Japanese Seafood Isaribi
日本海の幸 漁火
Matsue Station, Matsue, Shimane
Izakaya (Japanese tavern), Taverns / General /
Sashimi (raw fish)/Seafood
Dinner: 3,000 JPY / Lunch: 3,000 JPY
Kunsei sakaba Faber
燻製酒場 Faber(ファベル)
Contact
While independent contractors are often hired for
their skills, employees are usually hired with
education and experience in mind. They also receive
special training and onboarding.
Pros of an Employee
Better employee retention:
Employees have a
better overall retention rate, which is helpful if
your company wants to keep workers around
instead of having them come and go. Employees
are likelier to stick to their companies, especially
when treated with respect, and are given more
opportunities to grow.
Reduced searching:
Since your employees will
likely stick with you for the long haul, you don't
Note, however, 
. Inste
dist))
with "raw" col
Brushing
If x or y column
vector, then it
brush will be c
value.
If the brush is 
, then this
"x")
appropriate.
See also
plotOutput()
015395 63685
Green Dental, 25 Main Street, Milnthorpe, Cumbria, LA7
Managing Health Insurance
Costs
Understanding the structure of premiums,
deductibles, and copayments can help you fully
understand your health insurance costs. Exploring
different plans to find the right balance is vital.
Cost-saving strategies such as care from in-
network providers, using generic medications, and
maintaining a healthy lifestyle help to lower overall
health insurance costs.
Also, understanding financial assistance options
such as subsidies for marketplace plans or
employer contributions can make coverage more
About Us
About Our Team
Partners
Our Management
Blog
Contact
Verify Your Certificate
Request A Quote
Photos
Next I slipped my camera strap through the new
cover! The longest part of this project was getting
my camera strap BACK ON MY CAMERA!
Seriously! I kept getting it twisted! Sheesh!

--

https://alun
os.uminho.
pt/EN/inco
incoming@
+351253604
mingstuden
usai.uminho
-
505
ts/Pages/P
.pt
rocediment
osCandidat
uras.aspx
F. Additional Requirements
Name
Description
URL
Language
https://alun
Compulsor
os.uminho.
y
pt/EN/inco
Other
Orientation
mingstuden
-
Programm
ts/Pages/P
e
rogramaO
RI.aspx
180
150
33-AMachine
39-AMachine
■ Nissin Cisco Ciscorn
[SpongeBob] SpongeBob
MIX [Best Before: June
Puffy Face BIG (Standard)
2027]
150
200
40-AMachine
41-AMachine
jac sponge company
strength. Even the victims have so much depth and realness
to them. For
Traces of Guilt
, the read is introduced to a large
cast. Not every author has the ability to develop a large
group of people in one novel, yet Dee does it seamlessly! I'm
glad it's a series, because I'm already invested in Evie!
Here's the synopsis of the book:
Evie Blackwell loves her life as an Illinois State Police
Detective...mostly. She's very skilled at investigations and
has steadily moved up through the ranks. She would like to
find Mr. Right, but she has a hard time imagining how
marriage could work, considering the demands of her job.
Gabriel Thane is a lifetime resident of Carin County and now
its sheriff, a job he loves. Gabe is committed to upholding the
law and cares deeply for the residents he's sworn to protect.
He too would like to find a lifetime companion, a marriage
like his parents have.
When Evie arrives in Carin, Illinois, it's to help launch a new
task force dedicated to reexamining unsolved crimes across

* * *

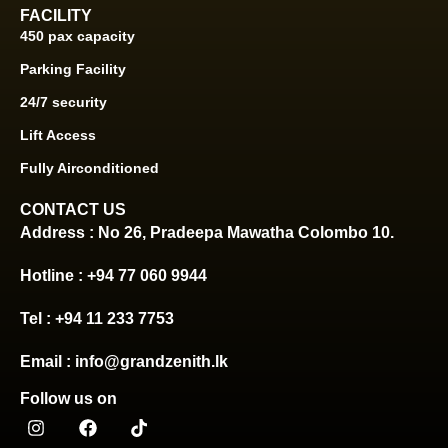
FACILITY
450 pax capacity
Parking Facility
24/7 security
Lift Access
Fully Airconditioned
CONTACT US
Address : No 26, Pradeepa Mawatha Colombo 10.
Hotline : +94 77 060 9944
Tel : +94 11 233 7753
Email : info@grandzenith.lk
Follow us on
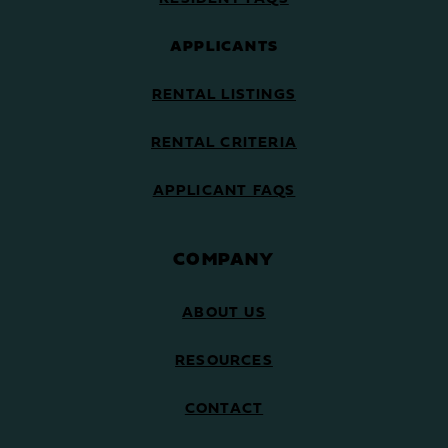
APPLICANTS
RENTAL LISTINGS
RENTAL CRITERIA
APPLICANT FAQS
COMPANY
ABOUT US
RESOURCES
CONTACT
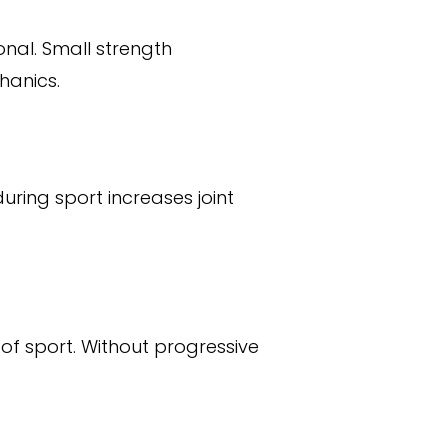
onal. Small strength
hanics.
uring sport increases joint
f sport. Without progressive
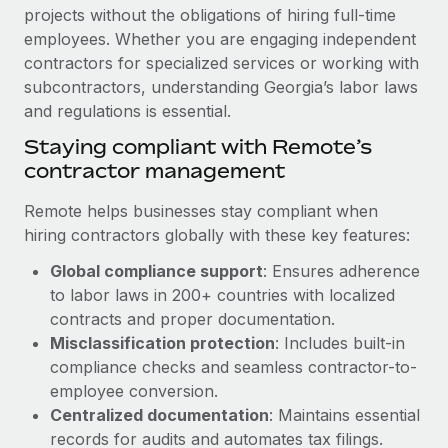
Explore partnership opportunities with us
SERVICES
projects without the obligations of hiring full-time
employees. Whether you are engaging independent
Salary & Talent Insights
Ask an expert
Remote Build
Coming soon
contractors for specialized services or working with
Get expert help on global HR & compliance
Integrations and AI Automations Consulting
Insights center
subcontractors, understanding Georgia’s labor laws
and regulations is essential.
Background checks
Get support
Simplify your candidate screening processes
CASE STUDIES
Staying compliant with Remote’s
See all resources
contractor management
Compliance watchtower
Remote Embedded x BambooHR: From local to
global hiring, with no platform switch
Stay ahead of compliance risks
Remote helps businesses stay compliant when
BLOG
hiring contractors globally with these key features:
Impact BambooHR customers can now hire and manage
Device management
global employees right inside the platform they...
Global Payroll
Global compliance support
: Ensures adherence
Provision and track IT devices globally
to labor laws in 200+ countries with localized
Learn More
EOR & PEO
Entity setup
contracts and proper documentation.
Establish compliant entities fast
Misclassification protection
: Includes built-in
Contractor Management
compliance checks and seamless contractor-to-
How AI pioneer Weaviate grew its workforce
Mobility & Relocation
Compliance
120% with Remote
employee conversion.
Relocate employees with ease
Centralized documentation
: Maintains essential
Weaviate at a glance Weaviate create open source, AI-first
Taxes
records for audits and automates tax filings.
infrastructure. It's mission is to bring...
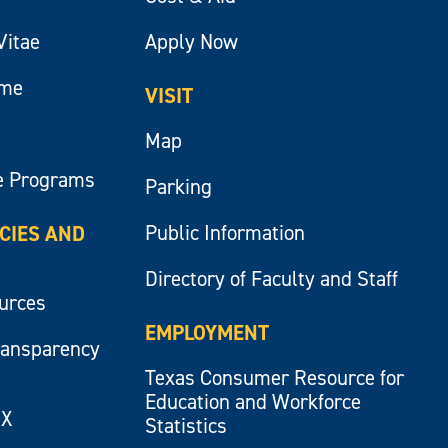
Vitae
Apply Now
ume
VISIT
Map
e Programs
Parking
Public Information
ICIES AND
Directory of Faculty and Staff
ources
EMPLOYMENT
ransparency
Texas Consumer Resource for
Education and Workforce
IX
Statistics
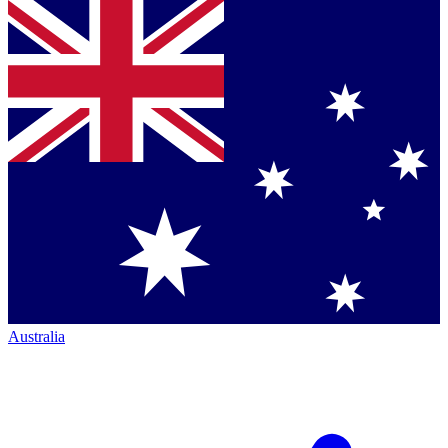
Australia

> _Exercise_:
Within the material, find all lines that hold the word "have" and show them.

> _Result for this task_:
Employees have a
strength. Even the victims have so much depth and realness
like his parents have.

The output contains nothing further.